Son
ubicuos, prácticamente no hay lugar en el cual guarecerse para no sufrir la
granizada de sus mensajes tanto icónicos como verbales. Me refiero aquí a toda
o casi toda, no sé, la ola de cantantes que se mueven en la órbita del reguetón
y sus modalidades adláteres. A estas alturas de la diversidad, ya casi no vale
la pena meterse a pensar en lo que gusta a los demás, pues todo se ha
pulverizado en ínsulas y es imposible tener una idea siquiera aproximada de lo
que nos circunda. Atrevo, de todos modos, un tímido parecer sobre la base de
algún contacto cercano con esos adefesios (“adefesio mal hecho”, cantó alguna
vez, con delicioso pleonasmo, Paquita la del Barrio).
Vagaba
en internet, creo en Facebook, y me topé con el video de un sujeto cuyo nombre
desconozco, pero es lo de menos. Su look
era el de los tipos que cantan algo que en términos muy amplios he identificado
con el reguetón: gorra de pelotero con la visera plana, barba rasa y trabajada
con vernier, playera informal y, al cuello, una cadenota de oro como de
dos kilos, de obsceno gusto. No era un video musical, sino casero, de esos que
son o parecen de TikTok. En el video, el tipo encaraba a la cámara con
altanería, a gritos. Tenía un acento casi inentendible, como de puertorriqueño
o algo así. Entre las frases que escupía era evidente la palabra “Lamborghini”,
y mientras miraba a la cámara de frente señalaba su lujoso auto. Decía, creo, que
ya tenía otro Lamborghini, que su Lamborghini esto y aquello, que su
Lamborghini no sé qué. Al terminar el breve video no pude no sentir una mezcla
de asco y lástima por aquel muchacho que depositaba en objetos suntuosos su
orgullo de campeón. En él vi la vulgaridad y la tragedia implicadas tras la
idea de creernos merecedores de veneración por tener objetos carísimos. Y en
fin. Se necesita una pobreza de espíritu superlativa para cifrar tanta fe en
cualquier fetiche.
La
otra experiencia me ocurrió en una tienda. Mientras buscaba productos para
la cocina, la voz también caribeña de un ¿cantante? llamó la atención de mis
oídos. Creo que en general he logrado, como tantos, abstraer esas frecuencias,
pasarlas desapercibidas, pues son omnipresentes y uno no puede andar por la
vida oyendo con atención tamaña escoria. Por repetitiva, una frase quedó
retenida en mi vapuleado cerebro: “Dinero, respeto y poder” (dinelo, lespeto y
podel), insistía la voz que salía de las bocinas. Mientras daba vueltas con el
carrito de súper por los pasillos de la tienda, las tres palabras retumbaban en
mi interior como un resumen de la desdicha humana: la gente, los jóvenes sobre
todo, oyen eso a diario, y muchos se tragan ese discurso de superación personal
a la brava, violento y estúpido, de “triunfo” cueste lo que cueste.

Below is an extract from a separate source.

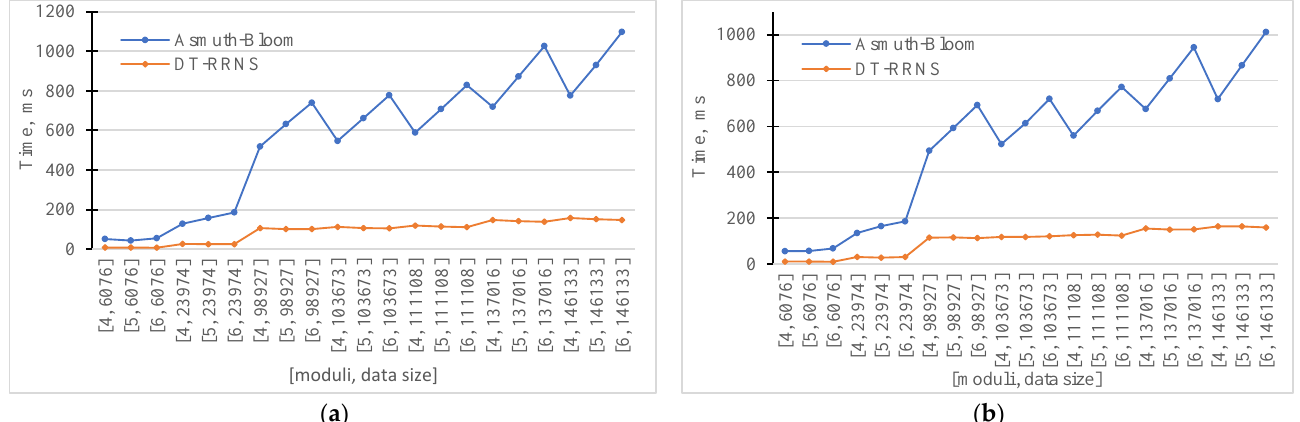
Figure 7. Encoding time and obtained redundancy for Asmuth-Bloom and DT-RRNS ( a ) Encoding time. ( b ) Decoding time.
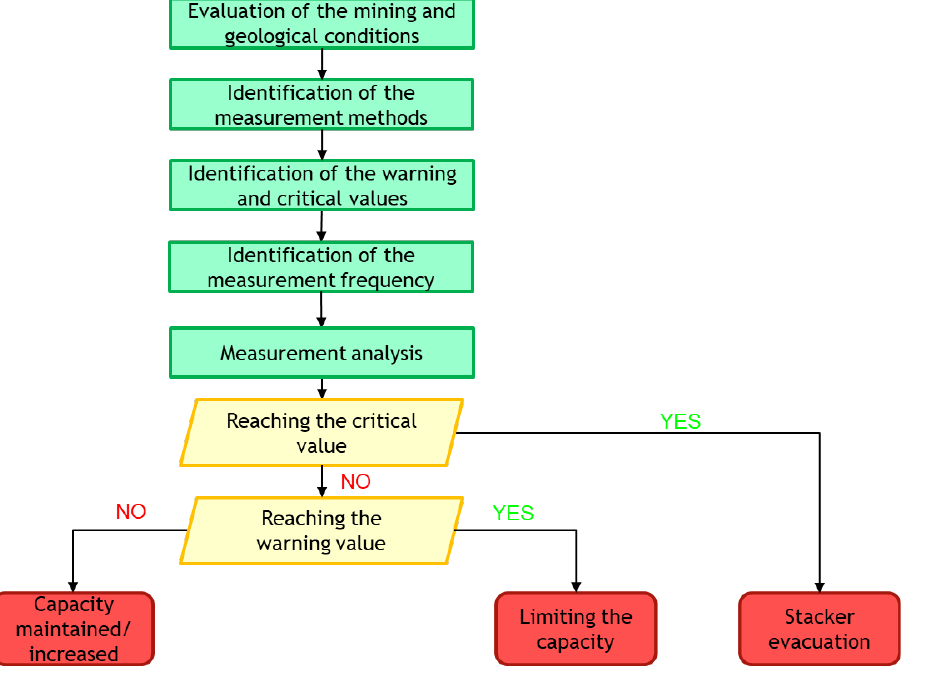
Figure 1: The procedure of the observation method for the control of stacker capacity.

Ya no cuento que por cualquier lado, vague en internet, en la tele o en lo que sea, llegan videos de chicas y chicos bailando reguetoneramente, haciendo o tratando de hacer “viral” la simplonería más chabacana. No sé qué sigue de esto. Lo que me aterra es que siempre existe un más abajo, que luego de llegar al fondo muchos se las arreglan para descender un peldaño más hacia el abismo.